By default, if no inner Grad
class is defined, a gradient flow class will be
automatically constructed based on the defined fields of the Flow
. Note that
the gradient flow class autogeneration assumes that the Flow
operates as a
normal dataclass. Therefore, if you do not rely on the dataclass operation of
a Flow
, you should define your own Grad
class.
Constant Flags¶
In order to optimize evaluation of the computational graph, additional flags
known as const flags for each input are passed to eval
and grad
. For
example, a simulation node may use the fact that a Shape
is constant to
speed up the process of drawing the permittivity distribution. Specifically,
every flow must have a ConstFlags
inner class. It is automatically generated
if not defined. This class has a field for every non-constant field of the flow.

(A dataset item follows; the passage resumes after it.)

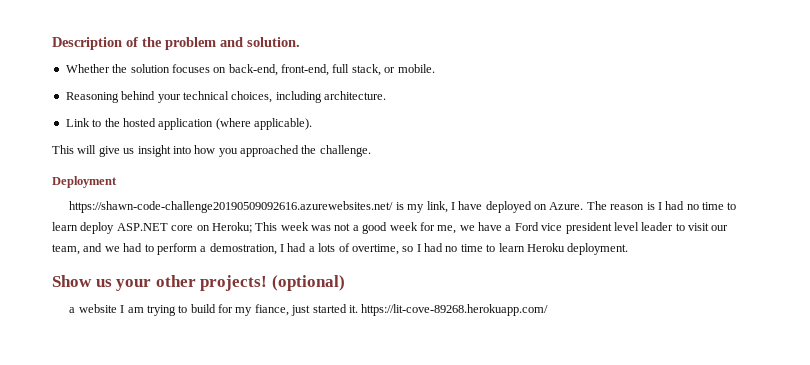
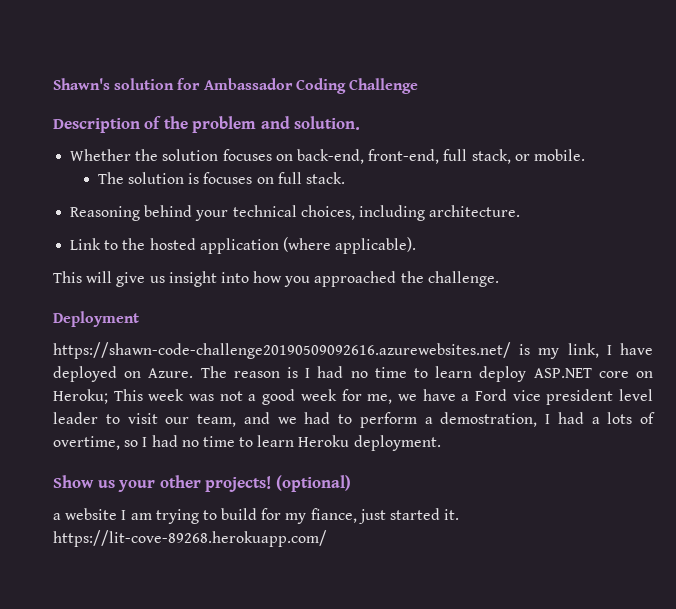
(52, 43) none -> [53,78,418,94] Shawn's solution for Ambassador Coding Challenge //
(435, 68) none -> [97,172,345,184] // The solution is focuses on full stack.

The const flags are used in the following ways:
- Marking constant flow fields. Constant flow fields are those that cannot
change (i.e. do not depend in any way on a
Variable
). - Marking frozen flow fields. Frozen flow fields are those that do not depend
on any thawed
Variable
.
Thus, by definition, all constant flow fields are also frozen flow fields, but
frozen flow fields need not be constant. During function or gradient evaluation,
the constant flow fields and frozen flow fields are computed and stored in
a separate instance of ConstFlags
. In other words, multiple ConstFlags
classes will be instantiated but will server different purposes.